(Transcribed page contents)
- - - - - - -

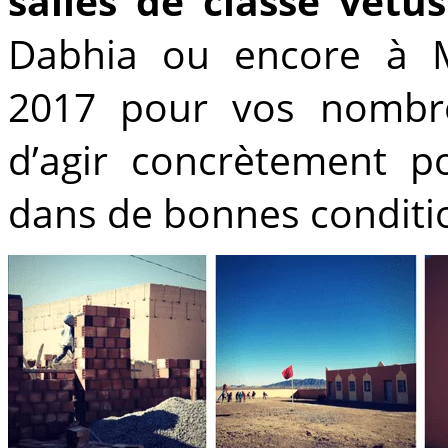
salles de classe vétus
Dabhia ou encore à M
2017 pour vos nombr
d’agir concrètement po
dans de bonnes conditio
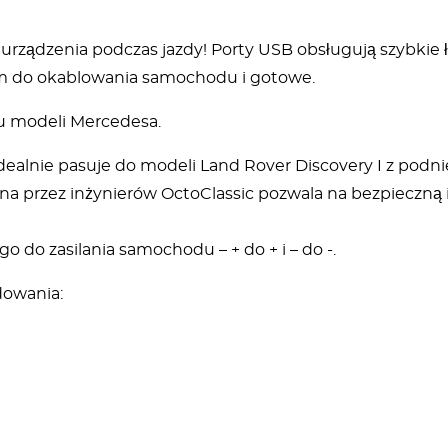
urządzenia podczas jazdy! Porty USB obsługują szybkie ł
tem do okablowania samochodu i gotowe.
ku modeli Mercedesa.
 idealnie pasuje do modeli Land Rover Discovery I z pod
 przez inżynierów OctoClassic pozwala na bezpieczną i
go do zasilania samochodu – + do + i – do -.
dowania:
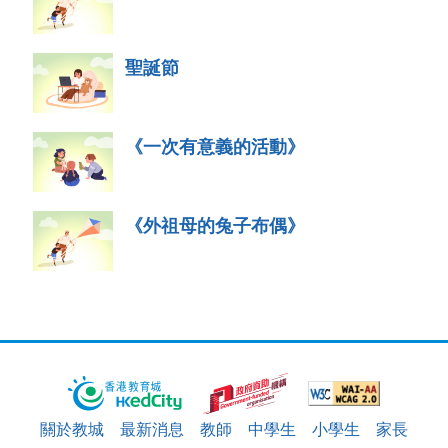
聖誕節
《一次有意義的活動》
《外祖母的兔子布偶》
關於教城
最新消息
教師
中學生
小學生
家長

- - - - - - -

**How to complete this task:** Transcribe, without alteration, each line from the one with "ku modeli Mercedesa." through the last line of the data; no pictures belong in the copy.

**Completed exercise:**
ku modeli Mercedesa.
 idealnie pasuje do modeli Land Rover Discovery I z pod
 przez inżynierów OctoClassic pozwala na bezpieczną i
go do zasilania samochodu – + do + i – do -.
dowania:
聖誕節
《一次有意義的活動》
《外祖母的兔子布偶》
關於教城
最新消息
教師
中學生
小學生
家長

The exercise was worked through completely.